Ne se sentant pas la force de monter les escaliers, il patienta devant les portes de l'ascenseur les interminables minutes qui le séparaient de son cocon. Il s'y engouffra, appuya sur le bouton 4 qui scintilla à son touché, et regarda son reflet dans le miroir. Il n'y avait qu'un seul mot qui lui venait à l'esprit : zombie. La sclérotique était aussi rouge que ses iris, les cernes sous ses yeux lui donnaient 10 ans de plus, alors qu'il n'avait que 27 ans et la petite tache noire, reste de ses exploits, sur sa joue lui envoyait une image salle de lui-même. Il lui tardait de prendre une douche. Il passa sa main sur sa barbe et songea qu'il devait se raser si il ne voulait pas finir comme le garde-chasse de Poudlard, bien qu'il en était encore loin.
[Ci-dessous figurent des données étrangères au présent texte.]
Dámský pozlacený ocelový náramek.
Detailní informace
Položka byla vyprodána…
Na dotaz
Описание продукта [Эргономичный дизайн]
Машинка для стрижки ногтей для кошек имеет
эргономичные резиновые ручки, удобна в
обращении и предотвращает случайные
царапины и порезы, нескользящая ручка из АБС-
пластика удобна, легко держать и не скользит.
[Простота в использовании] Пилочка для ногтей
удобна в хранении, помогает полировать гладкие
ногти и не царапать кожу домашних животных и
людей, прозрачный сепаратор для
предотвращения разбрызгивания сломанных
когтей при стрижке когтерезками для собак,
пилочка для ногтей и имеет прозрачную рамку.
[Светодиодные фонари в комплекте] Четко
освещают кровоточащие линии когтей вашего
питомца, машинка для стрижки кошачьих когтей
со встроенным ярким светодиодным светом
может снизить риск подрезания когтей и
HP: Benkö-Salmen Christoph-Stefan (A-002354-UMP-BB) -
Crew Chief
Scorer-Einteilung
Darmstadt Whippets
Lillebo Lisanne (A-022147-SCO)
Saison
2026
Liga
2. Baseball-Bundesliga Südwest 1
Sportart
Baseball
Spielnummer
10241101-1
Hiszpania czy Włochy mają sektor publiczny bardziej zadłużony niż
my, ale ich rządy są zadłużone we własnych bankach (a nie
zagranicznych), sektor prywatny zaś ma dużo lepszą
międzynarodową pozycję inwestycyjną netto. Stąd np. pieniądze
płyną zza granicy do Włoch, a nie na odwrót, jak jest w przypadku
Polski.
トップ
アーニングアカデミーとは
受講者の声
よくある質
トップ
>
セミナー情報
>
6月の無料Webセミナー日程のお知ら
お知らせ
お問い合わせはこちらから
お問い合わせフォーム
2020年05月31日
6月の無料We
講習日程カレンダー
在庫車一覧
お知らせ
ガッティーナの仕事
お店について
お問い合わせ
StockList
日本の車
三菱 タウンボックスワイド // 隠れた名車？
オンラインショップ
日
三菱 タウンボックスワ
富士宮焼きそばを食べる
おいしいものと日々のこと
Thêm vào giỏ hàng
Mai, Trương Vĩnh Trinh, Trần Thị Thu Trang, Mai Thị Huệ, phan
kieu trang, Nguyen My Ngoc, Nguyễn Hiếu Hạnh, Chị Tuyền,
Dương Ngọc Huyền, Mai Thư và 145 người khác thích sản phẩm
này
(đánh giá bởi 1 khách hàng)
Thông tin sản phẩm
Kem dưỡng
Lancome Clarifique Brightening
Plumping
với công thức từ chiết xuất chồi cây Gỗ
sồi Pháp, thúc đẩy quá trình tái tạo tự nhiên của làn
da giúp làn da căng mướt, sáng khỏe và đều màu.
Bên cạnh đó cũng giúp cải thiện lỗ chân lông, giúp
Il ouvrit doucement la porte de son appartement pour faire le moins de bruit possible, enleva ses chaussures et la veste de son uniforme de pompier. Taiga monta dans la chambre de sa fille, dormant à point fermé et lui caressa discrètement la joie du bout des doigts, tel un diamant fragile qu'il aurait peur de fissurer. Cette vision lui fit chaud au cœur. Elle était adorable et semblait apaisée. Et comme si elle sentit la présence de Kagami, la gamine fit un petit sourire et chuchota dans un sommeil profond daddy. Le pompier sourit, et lui baisa presqu'en un effleurement la joue, avant de partir dans la cuisine et réchauffer le reste que Daiki lui avait laissé dans le frigo.

10 minutes plus tard, le rouge prit sa douche, effaçant toute le la transpiration, la saleté, le stress accumulé en une semaine de boulot intense. Il enfila un caleçon et un t-shirt et, à cet instant, se félicita d'avoir pensé à mettre ces fringues dans la salle de bain ce matin pour éviter de déranger son compagnon. Puis, dans un dernier effort surhumain, il rejoignit la silhouette dans le lit king size, lui faisant dos. Cette dernière se retourna et l'encercla de ses bras possessifs.

—Alors ta journée ? entendit Taiga dans un soupir, tué par la fatigue.

—Difficile et toi ?

—Mmh pareille, grogna Aomine. Je t'aime.

—Moi aussi, Daiki, répondit-il avant de rejoindre Morphée avec son tendre époux.

Demain, ils passeraient un très bon weekend en famille, car c'est en profitant d'être avec une personne qu'on aime, qu'on construit des souvenirs.